Optimal Transport Maps: Flow, Cost and Balance

2026-06-28 · 8 min read

Optimal transport asks a simple visual question: if one pile of mass must become another pile of mass, how should the material move? The answer is useful in logistics, allocation, color transfer, machine learning, design systems and teaching.

The Optimal Transport Flow Map Lab makes that movement inspectable. It generates source and target masses, solves a balanced Sinkhorn transport plan, draws the dominant flow ribbons and exports the plan as CSV and JSON.

The Core Idea

A transport plan is a matrix. Each cell says how much mass should move from one source to one target. A useful visualizer should show both the route ribbons and the matrix behind them.
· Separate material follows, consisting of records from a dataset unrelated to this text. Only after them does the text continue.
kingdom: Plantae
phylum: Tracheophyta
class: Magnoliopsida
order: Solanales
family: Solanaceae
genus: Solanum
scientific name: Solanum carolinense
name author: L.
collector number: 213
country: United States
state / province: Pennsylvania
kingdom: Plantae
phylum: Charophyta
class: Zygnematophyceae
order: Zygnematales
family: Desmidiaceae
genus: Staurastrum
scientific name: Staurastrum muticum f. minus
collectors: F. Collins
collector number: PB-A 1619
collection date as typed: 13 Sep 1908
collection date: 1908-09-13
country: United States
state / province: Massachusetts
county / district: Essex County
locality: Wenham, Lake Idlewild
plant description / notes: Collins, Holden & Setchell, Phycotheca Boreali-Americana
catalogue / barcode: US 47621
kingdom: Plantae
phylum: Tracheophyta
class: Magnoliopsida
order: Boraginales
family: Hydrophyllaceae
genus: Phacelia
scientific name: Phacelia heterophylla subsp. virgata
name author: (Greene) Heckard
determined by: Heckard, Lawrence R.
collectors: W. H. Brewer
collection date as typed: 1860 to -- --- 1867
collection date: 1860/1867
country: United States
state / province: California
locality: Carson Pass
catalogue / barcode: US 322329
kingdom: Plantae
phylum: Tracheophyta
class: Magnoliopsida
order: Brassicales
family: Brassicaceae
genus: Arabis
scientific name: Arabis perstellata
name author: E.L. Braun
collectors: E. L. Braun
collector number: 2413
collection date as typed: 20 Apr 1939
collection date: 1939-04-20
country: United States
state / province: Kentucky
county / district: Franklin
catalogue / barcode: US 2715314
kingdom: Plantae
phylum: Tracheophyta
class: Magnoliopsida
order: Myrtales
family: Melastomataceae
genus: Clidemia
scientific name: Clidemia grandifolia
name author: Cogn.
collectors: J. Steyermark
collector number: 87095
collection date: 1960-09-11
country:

Why Sinkhorn Iterations Help

Exact optimal transport can be expensive. Sinkhorn regularization adds a smoothness term controlled by epsilon, then repeatedly rescales the matrix so row totals match source mass and column totals match target mass.

What To Read First

Transport cost tells how expensive the plan is. Marginal residual tells whether the plan actually balances the source and target totals. Active routes show how many lanes matter. Top-flow share tells whether the plan is concentrated or diffuse.

How To Use The Lab

  1. Open the Optimal Transport Flow Map Lab.
  2. Run the route sample first.
  3. Change source and target counts.
  4. Lower epsilon for sharper routes or raise it for smoother plans.
  5. Export route CSV and cost CSV when you need to inspect the proof.

What This Does Not Prove

This is deterministic browser math for planning, teaching and design. It is not logistics certification, safety-critical routing, legal advice, financial advice, traffic proof, ranking proof, revenue proof or AdSense approval proof.